A survey of law students conducted in 2021 at 39 schools found that nearly 69% of students needed help for emotional or mental health problems in the past year, up from 42% in 2014. Early Alert is now used by 35 institutions, including Pepperdine University Caruso School of Law, Roger Williams University, Wayne State University, the University of Maryland, and the University of Detroit Mercy. Law schools pay about $5,000 annually for the opt-in service.
The service has had a substantive impact on students’ lives, according to Chalak Richards, the Dean of Students, Diversity and Belonging at Pepperdine University Caruso School of Law. The service provides early intervention for struggling students, and the schools can also use the aggregate data collected from the service to guide their programming. Early Alert is not a solution to the mental health crisis among law students, but it is one of the many tools that can be helpful, according to Lorraine Lalli, the Associate Dean of Student Life and Operations at Roger Williams University.

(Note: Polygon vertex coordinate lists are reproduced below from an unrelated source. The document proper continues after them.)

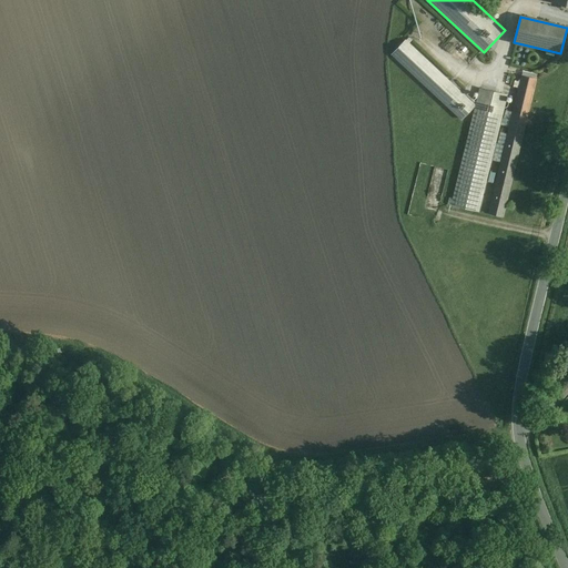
[(405,40),(392,54),(463,120),(475,105),(405,40)]
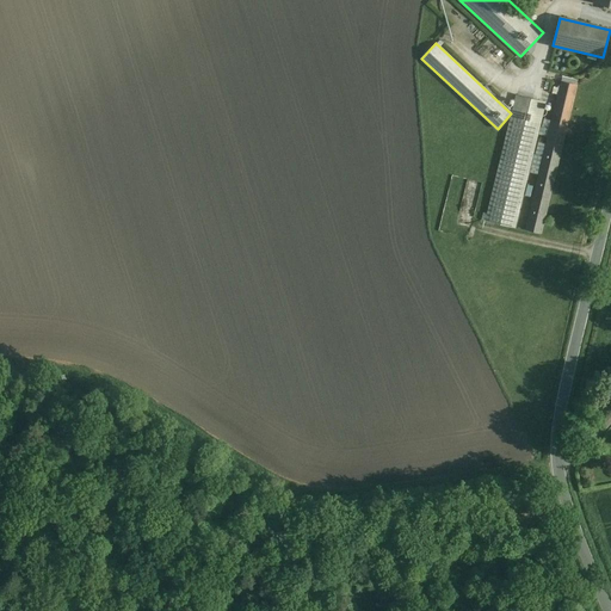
[(576,85),(562,81),(526,230),(541,234),(576,85)]
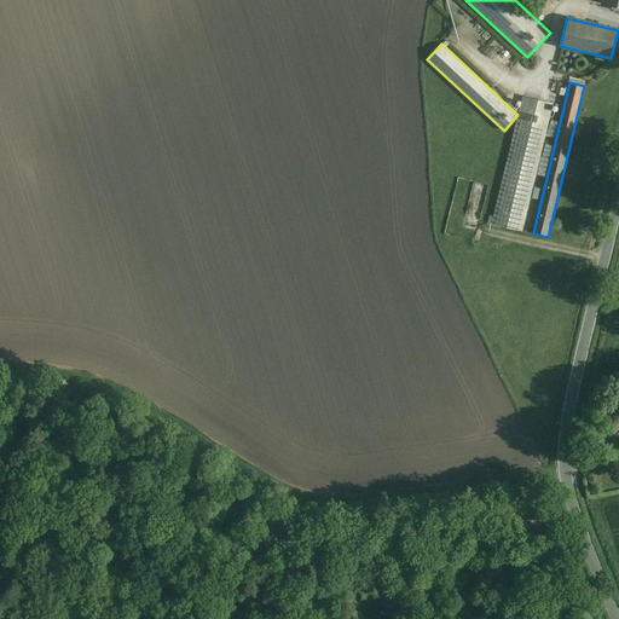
[(551,104),(524,97),(492,224),(521,231),(551,104)]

The use of Early Alert in law schools is a step towards addressing the challenges faced by law students and promoting the Sustainable Development Goal (SDG) 3 – Good Health and Well-being. The SDG 3 aims to ensure healthy lives and promote well-being for all at all ages. By monitoring the mental health of law students and providing early intervention, law schools are promoting good health and well-being and contributing to the vision of a global society that prioritizes the mental health of its members.
The use of Early Alert in law schools is a positive step towards ensuring that students receive the necessary support to maintain good health and well-being.